The district court’s findings in this case similarly support its conclusion that Hill was in a sensitive position given his relationship with the mayor and authority as deputy liquor commissioner. Courts have found the enhancement appropriate based on the official’s ability to use his position to influence another in the exercise of his discretion. See, e.g., United States v. ReBrook, 58 F.3d 961, 970 (4th Cir. 1995) (finding that part-time attorney for state’s lottery commission held sensitive position based on his relationship to director of lottery commission, the advice he gave him, the influence he had with other lottery commission members, and the fact that he was privy to confidential information), abrogated on other grounds by Neder v. United States, 527 U.S. 1 (1999); United States v. Tomblin, 46 F.3d 1369, 1391 (5th Cir. 1995) (“A senator’s top administrative aide holds a position of substantial influence, because he often serves as the senator’s functional equivalent.”). The district court properly found that Hill was subject to the enhancement based on his position and substantial influence over the decision-making process.
And if that wasn’t enough, the district court’s finding that Hill was in a similar position to a law enforcement officer was well supported by the record.

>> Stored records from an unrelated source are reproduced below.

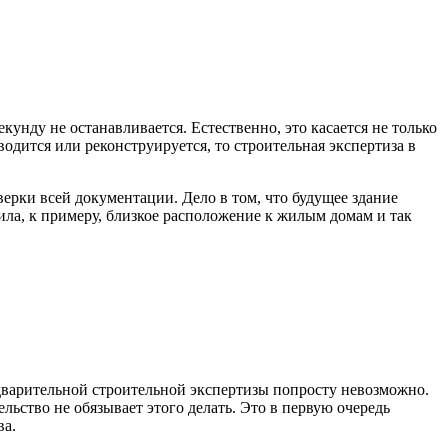
унду не останавливается. Естественно, это касается не только
водится или реконструируется, то строительная экспертиза в
ерки всей документации. Дело в том, что будущее здание
ила, к примеру, близкое расположение к жилым домам и так
едварительной строительной экспертизы попросту невозможно.
льство не обязывает этого делать. Это в первую очередь
ва.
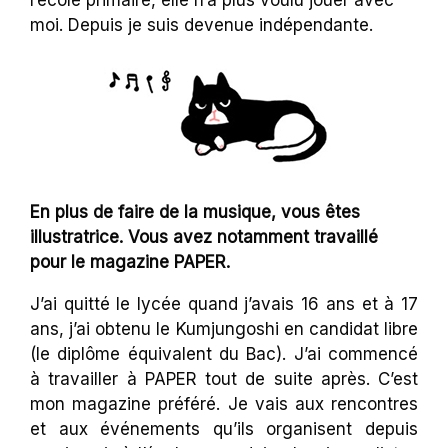
l’école primaire, elle n’a plus voulu jouer avec
moi. Depuis je suis devenue indépendante.
En plus de faire de la musique, vous êtes
illustratrice. Vous avez notamment travaillé
pour le magazine PAPER.
J’ai quitté le lycée quand j’avais 16 ans et à 17
ans, j’ai obtenu le Kumjungoshi en candidat libre
(le diplôme équivalent du Bac). J’ai commencé
à travailler à PAPER tout de suite après. C’est
mon magazine préféré. Je vais aux rencontres
et aux événements qu’ils organisent depuis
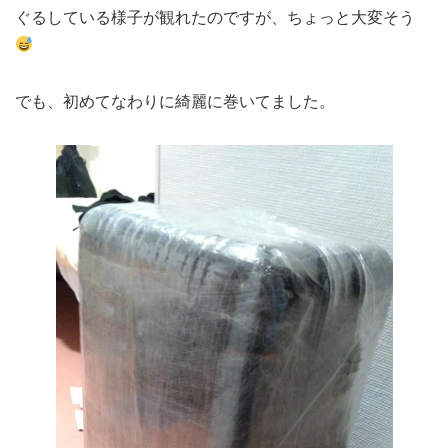
ぐるしている様子が観れたのですが、ちょっと大変そう
でも、初めてなわりに綺麗に巻いてました。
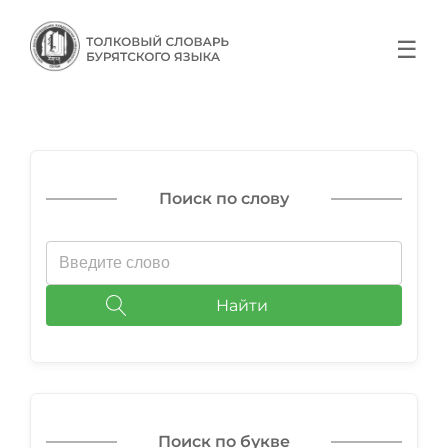
☰
Поиск по слову
Найти
Поиск по букве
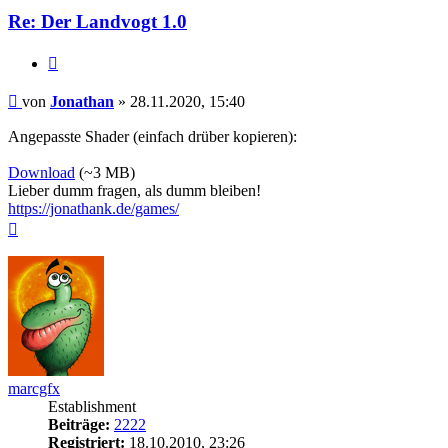
Re: Der Landvogt 1.0
Zitieren
Beitrag
von
Jonathan
»
28.11.2020, 15:40
Angepasste Shader (einfach drüber kopieren):
Download
(~3 MB)
Lieber dumm fragen, als dumm bleiben!
https://jonathank.de/games/
Nach
oben
marcgfx
Establishment
Beiträge:
2222
Registriert:
18.10.2010, 23:26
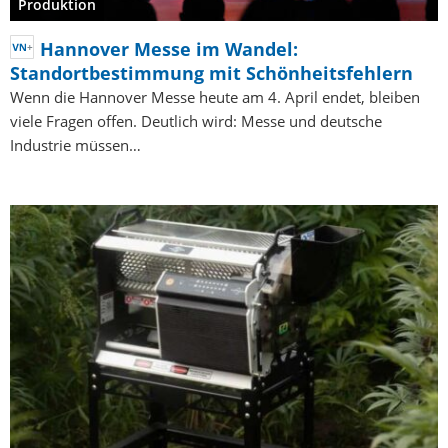
Produktion
Hannover Messe im Wandel:
Standortbestimmung mit Schönheitsfehlern
Wenn die Hannover Messe heute am 4. April endet, bleiben
viele Fragen offen. Deutlich wird: Messe und deutsche
Industrie müssen…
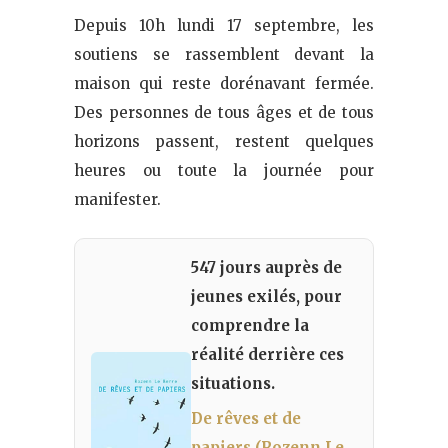
Depuis 10h lundi 17 septembre, les
soutiens se rassemblent devant la
maison qui reste dorénavant fermée.
Des personnes de tous âges et de tous
horizons passent, restent quelques
heures ou toute la journée pour
manifester.
547 jours auprès de
jeunes exilés, pour
comprendre la
réalité derrière ces
situations.
De rêves et de
papiers (Rozenn Le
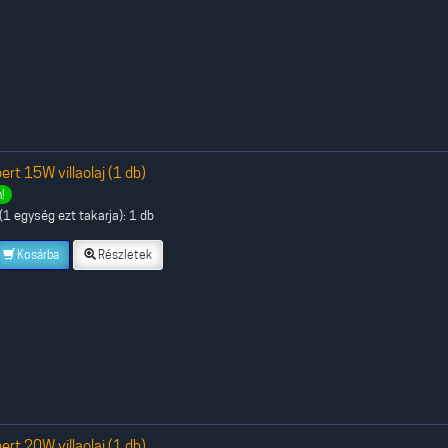
ert 15W villaolaj (1 db)
!
1 egység ezt takarja): 1 db
Kosárba
Részletek
ert 20W villaolaj (1 db)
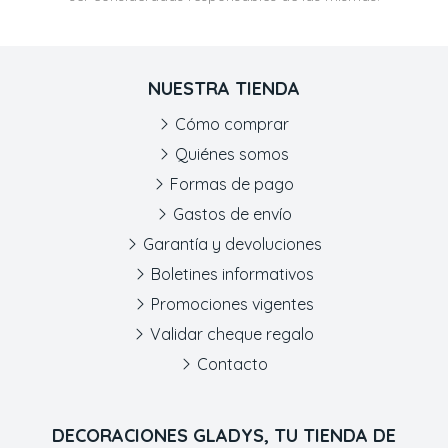
NUESTRA TIENDA
Cómo comprar
Quiénes somos
Formas de pago
Gastos de envío
Garantía y devoluciones
Boletines informativos
Promociones vigentes
Validar cheque regalo
Contacto
DECORACIONES GLADYS, TU TIENDA DE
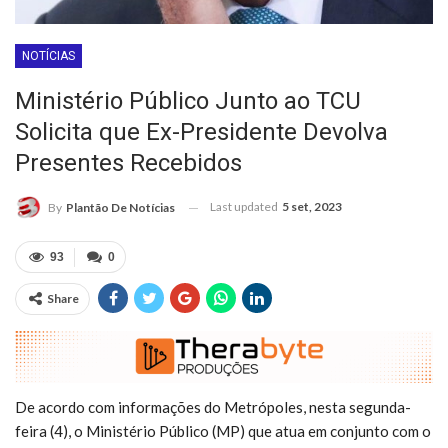
NOTÍCIAS
Ministério Público Junto ao TCU
Solicita que Ex-Presidente Devolva
Presentes Recebidos
Last updated
5 set, 2023
By
Plantão De Notícias
93
0
Share
De acordo com informações do Metrópoles, nesta segunda-
feira (4), o Ministério Público (MP) que atua em conjunto com o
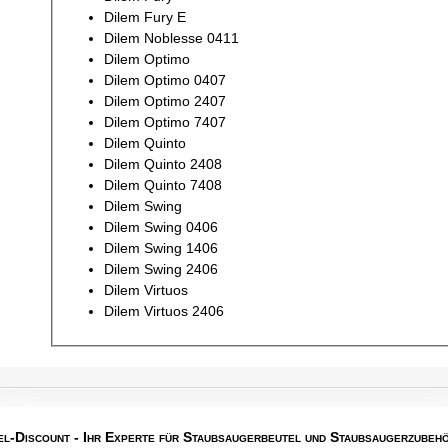
Dilem Fury E
Dilem Noblesse 0411
Dilem Optimo
Dilem Optimo 0407
Dilem Optimo 2407
Dilem Optimo 7407
Dilem Quinto
Dilem Quinto 2408
Dilem Quinto 7408
Dilem Swing
Dilem Swing 0406
Dilem Swing 1406
Dilem Swing 2406
Dilem Virtuos
Dilem Virtuos 2406
el-Discount
- Ihr Experte für Staubsaugerbeutel und Staubsaugerzubehö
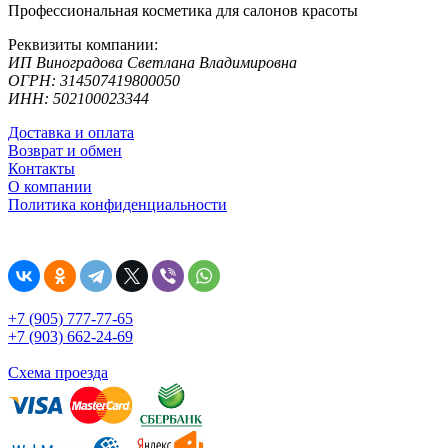
Профессиональная косметика для салонов красоты
Реквизиты компании:
ИП Виноградова Светлана Владимировна
ОГРН: 314507419800050
ИНН: 502100023344
Доставка и оплата
Возврат и обмен
Контакты
О компании
Политика конфиденциальности
+7 (905) 777-77-65
+7 (903) 662-24-69
Схема проезда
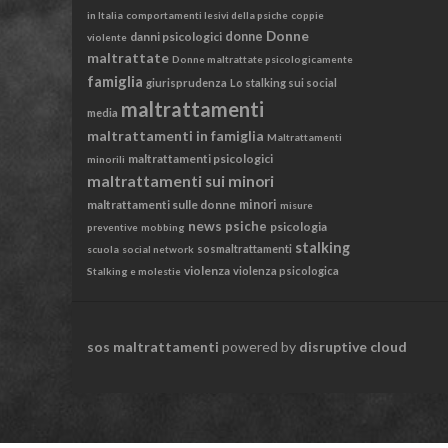
in Italia
comportamenti lesivi della psiche
coppie
Donne
danni psicologici
donne
violente
maltrattate
Donne maltrattate psicologicamente
famiglia
giurisprudenza
Lo stalking sui social
maltrattamenti
media
maltrattamenti in famiglia
Maltrattamenti
maltrattamenti psicologici
minorili
maltrattamenti sui minori
maltrattamenti sulle donne
minori
misure
news
psiche
psicologia
preventive
mobbing
stalking
sosmaltrattamenti
scuola
social network
violenza
violenza psicologica
Stalking e molestie
sos maltrattamenti
powered by
disruptive cloud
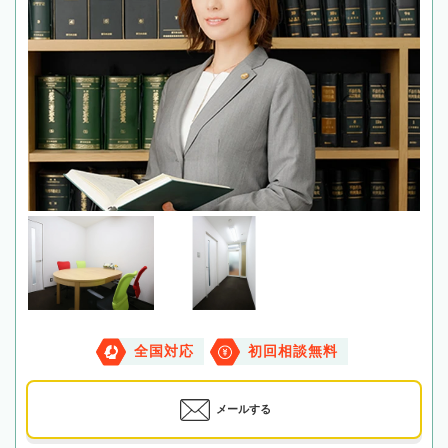
全国対応
初回相談無料
メールする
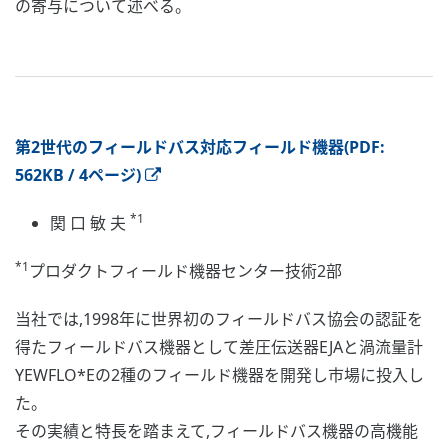
の寄与について述べる。
第2世代のフィールドバス対応フィールド機器(PDF:
562KB / 4ページ)
*1
関 口 敏 夫
*1
プロダクトフィールド機器センター技術2部
当社では,1998年に世界初のフィールドバス協会の認証を
得たフィールドバス機器として差圧伝送器EJAと渦流量計
YEWFLO*Eの2種のフィールド機器を開発し市場に投入し
た。
その実績と特長を踏まえて,フィールドバス機器の高機能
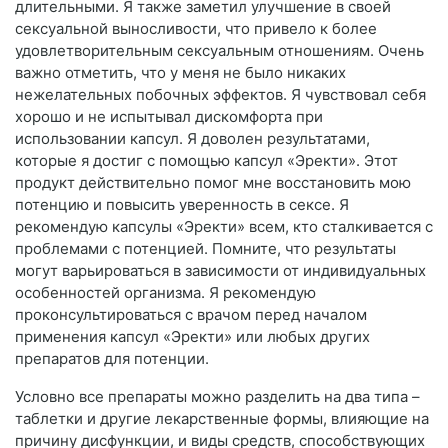
длительными. Я также заметил улучшение в своей
сексуальной выносливости, что привело к более
удовлетворительным сексуальным отношениям. Очень
важно отметить, что у меня не было никаких
нежелательных побочных эффектов. Я чувствовал себя
хорошо и не испытывал дискомфорта при
использовании капсул. Я доволен результатами,
которые я достиг с помощью капсул «Эректи». Этот
продукт действительно помог мне восстановить мою
потенцию и повысить уверенность в сексе. Я
рекомендую капсулы «Эректи» всем, кто сталкивается с
проблемами с потенцией. Помните, что результаты
могут варьироваться в зависимости от индивидуальных
особенностей организма. Я рекомендую
проконсультироваться с врачом перед началом
применения капсул «Эректи» или любых других
препаратов для потенции.
Условно все препараты можно разделить на два типа –
таблетки и другие лекарственные формы, влияющие на
причину дисфункции, и виды средств, способствующих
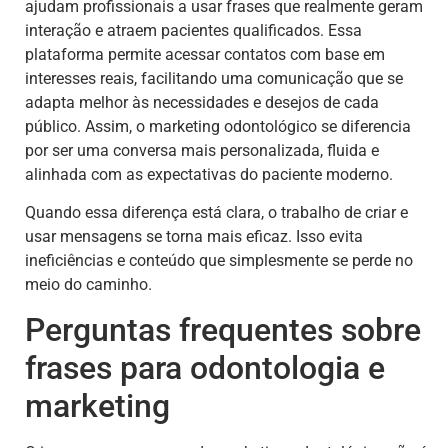
ajudam profissionais a usar frases que realmente geram
interação e atraem pacientes qualificados. Essa
plataforma permite acessar contatos com base em
interesses reais, facilitando uma comunicação que se
adapta melhor às necessidades e desejos de cada
público. Assim, o marketing odontológico se diferencia
por ser uma conversa mais personalizada, fluida e
alinhada com as expectativas do paciente moderno.
Quando essa diferença está clara, o trabalho de criar e
usar mensagens se torna mais eficaz. Isso evita
ineficiências e conteúdo que simplesmente se perde no
meio do caminho.
Perguntas frequentes sobre
frases para odontologia e
marketing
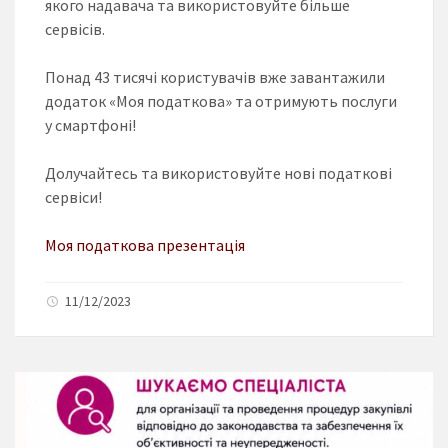
якого надавача та використовуйте більше
сервісів.
Понад 43 тисячі користувачів вже завантажили
додаток «Моя податкова» та отримують послуги
у смартфоні!
Долучайтесь та використовуйте нові податкові
сервіси!
Моя податкова презентація
11/12/2023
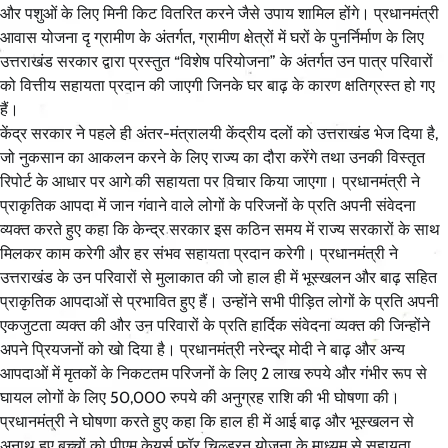
और पशुओं के लिए मिनी किट वितरित करने जैसे उपाय शामिल होंगे। प्रधानमंत्री
आवास योजना दृ ग्रामीण के अंतर्गत, ग्रामीण क्षेत्रों में घरों के पुनर्निर्माण के लिए
उत्तराखंड सरकार द्वारा प्रस्तुत “विशेष परियोजना” के अंतर्गत उन पात्र परिवारों
को वित्तीय सहायता प्रदान की जाएगी जिनके घर बाढ़ के कारण क्षतिग्रस्त हो गए
हैं।
केंद्र सरकार ने पहले ही अंतर-मंत्रालयी केंद्रीय दलों को उत्तराखंड भेज दिया है,
जो नुकसान का आकलन करने के लिए राज्य का दौरा करेंगे तथा उनकी विस्तृत
रिपोर्ट के आधार पर आगे की सहायता पर विचार किया जाएगा। प्रधानमंत्री ने
प्राकृतिक आपदा में जान गंवाने वाले लोगों के परिजनों के प्रति अपनी संवेदना
व्यक्त करते हुए कहा कि केन्द्र सरकार इस कठिन समय में राज्य सरकारों के साथ
मिलकर काम करेगी और हर संभव सहायता प्रदान करेगी। प्रधानमंत्री ने
उत्तराखंड के उन परिवारों से मुलाकात की जो हाल ही में भूस्खलन और बाढ़ सहित
प्राकृतिक आपदाओं से प्रभावित हुए हैं। उन्होंने सभी पीड़ित लोगों के प्रति अपनी
एकजुटता व्यक्त की और उन परिवारों के प्रति हार्दिक संवेदना व्यक्त की जिन्होंने
अपने प्रियजनों को खो दिया है। प्रधानमंत्री नरेन्द्र मोदी ने बाढ़ और अन्य
आपदाओं में मृतकों के निकटतम परिजनों के लिए 2 लाख रुपये और गंभीर रूप से
घायल लोगों के लिए 50,000 रुपये की अनुग्रह राशि की भी घोषणा की।
प्रधानमंत्री ने घोषणा करते हुए कहा कि हाल ही में आई बाढ़ और भूस्खलन से
अनाथ हुए बच्चों को पीएम केयर्स फॉर चिल्ड्रन योजना के माध्यम से सहायता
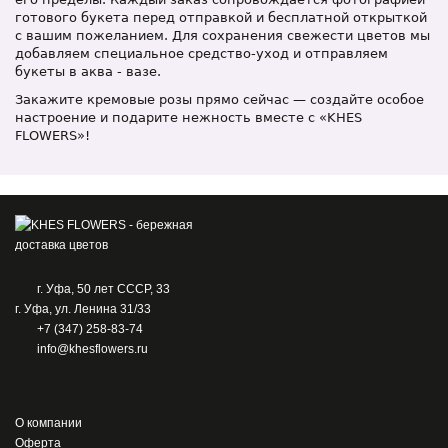
готового букета перед отправкой и бесплатной открыткой
с вашим пожеланием. Для сохранения свежести цветов мы
добавляем специальное средство-уход и отправляем
букеты в аква - вазе.
Закажите кремовые розы прямо сейчас — создайте особое
настроение и подарите нежность вместе с «KHES
FLOWERS»!
г. Уфа, 50 лет СССР, 33
г. Уфа, ул. Ленина 31/33
+7 (347) 258-83-74
info@khesflowers.ru
О компании
Оферта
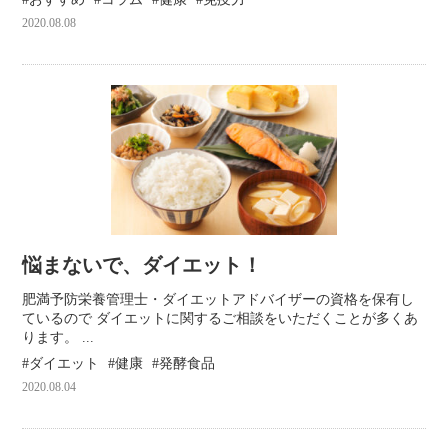
2020.08.08
悩まないで、ダイエット！
肥満予防栄養管理士・ダイエットアドバイザーの資格を保有し
ているので ダイエットに関するご相談をいただくことが多くあ
ります。 ...
ダイエット
健康
発酵食品
2020.08.04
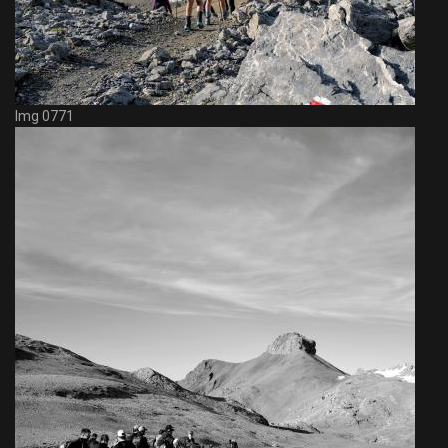
Img 0771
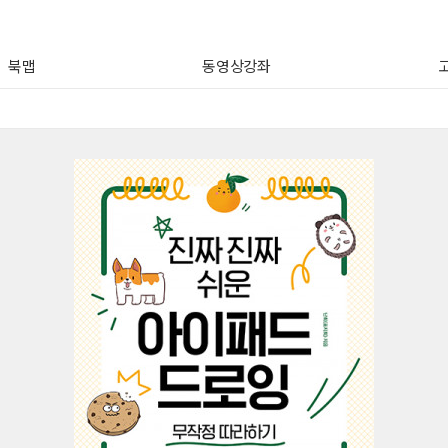
북맵
동영상강좌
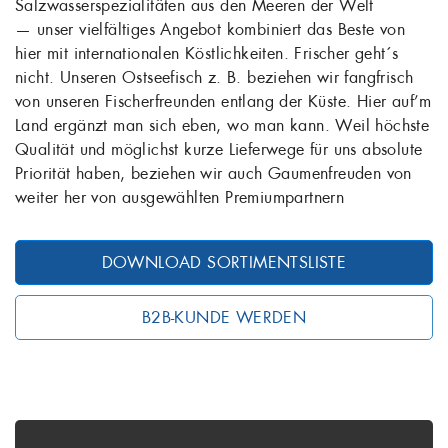
Salzwasserspezialitäten aus den Meeren der Welt
— unser vielfältiges Angebot kombiniert das Beste von
hier mit internationalen Köstlichkeiten. Frischer geht´s
nicht. Unseren Ostseefisch z. B. beziehen wir fangfrisch
von unseren Fischerfreunden entlang der Küste. Hier auf’m
Land ergänzt man sich eben, wo man kann. Weil höchste
Qualität und möglichst kurze Lieferwege für uns absolute
Priorität haben, beziehen wir auch Gaumenfreuden von
weiter her von ausgewählten Premiumpartnern
DOWNLOAD SORTIMENTSLISTE
B2B-KUNDE WERDEN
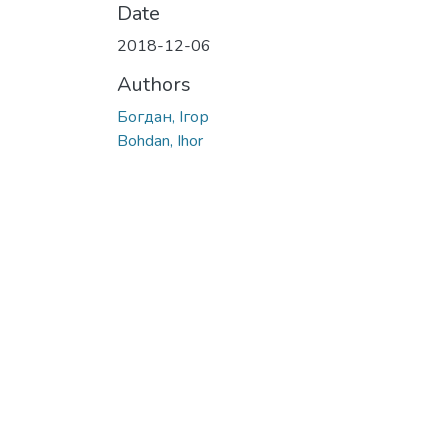
Date
2018-12-06
Authors
Богдан, Ігор
Bohdan, Ihor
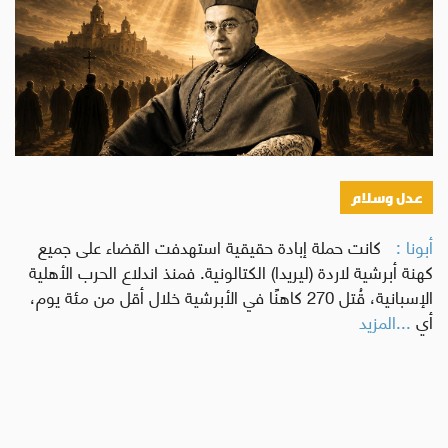
عدل وسلام
أبونا :
كانت حملة إبادة حقيقية استهدفت القضاء على جميع
كهنة أبرشية لاردة (ليريدا) الكتالونية. فمنذ اندلاع الحرب الأهلية
الإسبانية، قُتل 270 كاهنًا في الأبرشية خلال أقل من مئة يوم،
أي
...المزيد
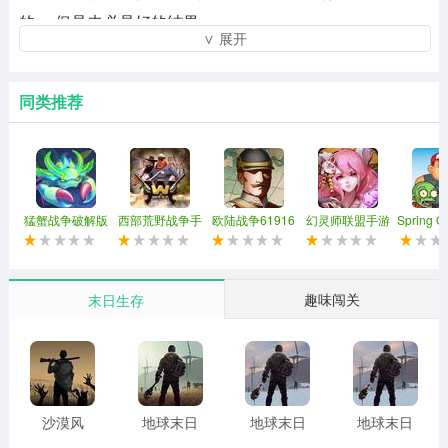
的， 但是未必是好的结果。
∨ 展开
3、不过这并不重要，你要清楚的是，你的所有的好结果都
是你努力的出来的，这样你就能够明白了。
同类推荐
猛蟹战争破解版玩法：
1、虽然你的战斗非常精彩，但是如果最后输了的话，不仅
仅你要死亡，而且你的努力也就成为了笑话。
猛蟹战争破解版
西部荒野战争手
欧陆战争61916
幻灵师联盟手游
Spring O
2、我不知道你能不能够去接受这一点，反正我是不能够接
游
破解版
游
受的，我可以不成功，但是我们不能被人嘲笑。
趣味闯关
末日生存
3、至少我们的努力付出的东西要得到所有人的尊重才行，
要么不出手，出手就是要胜利才行。
猛蟹战争破解版测评：
如果你意识到了这一点的话，你距离常胜将军已经不远
沙漠风
地球末日
地球末日
地球末日
暴：末日
生存 安卓
生存 修改
生存 手游
了。这是真的。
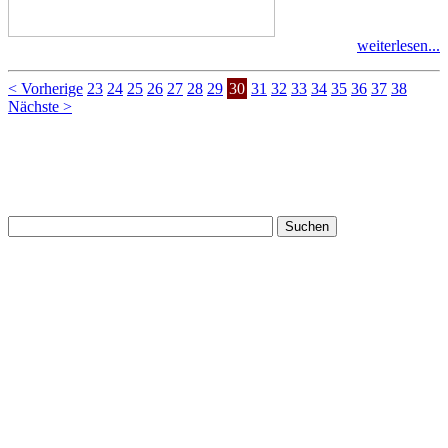
weiterlesen...
< Vorherige
23
24
25
26
27
28
29
30
31
32
33
34
35
36
37
38
Nächste >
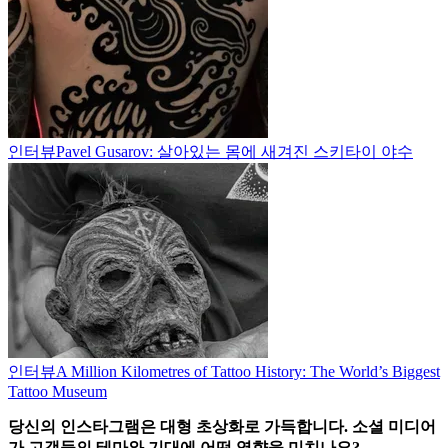
인터뷰
Pavel Gusarov: 살아있는 몸에 새겨진 스키타이 야수
인터뷰
A Million Kilometres of Tattoo History: The World’s Biggest
Tattoo Museum
당신의 인스타그램은 대형 초상화로 가득합니다. 소셜 미디어
가 고객들의 테마와 기대에 어떤 영향을 미치나요?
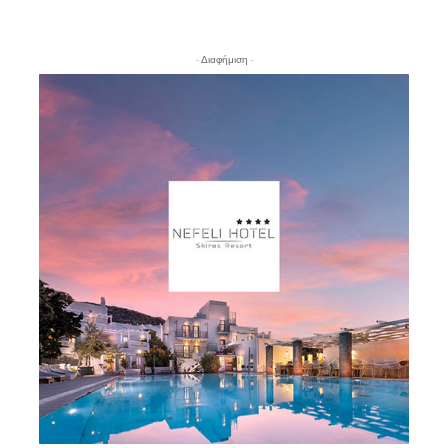
- Διαφήμιση -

The commentary at issue here provides examples of officials in “sensitive positions” and includes “any other similarly situated individual.” U.S.S.G. § 2C1.1 cmt. n.4(B) (emphasis added). Hill’s limiting interpretation of the commentary is neither in line with the Commission’s use of the word “any,” which indicates a broad inclusion of similarly situated individuals, nor other provisions of the commentary, which expressly decline to narrowly construe U.S.S.G. § 2C1.1. See U.S.S.G. § 2C1.1 cmt. n.1 (“`[P]ublic official’ shall be construed broadly.”); Id. at cmt. background (“The object and nature of a bribe may vary widely from case to case . . . consequently, a guideline for the offense must be designed to cover diverse situations.”). The enumerated examples are not categories and not intended to be exhaustive.
The district court properly found that Hill’s position impacted applicants’ ability to obtain and renew licenses. His de facto authority to deny license applications or suspend licenses (even if temporary and subject to review), could significantly impact businesses’ ability to operate and earn revenue. This authority placed Hill in a sensitive position.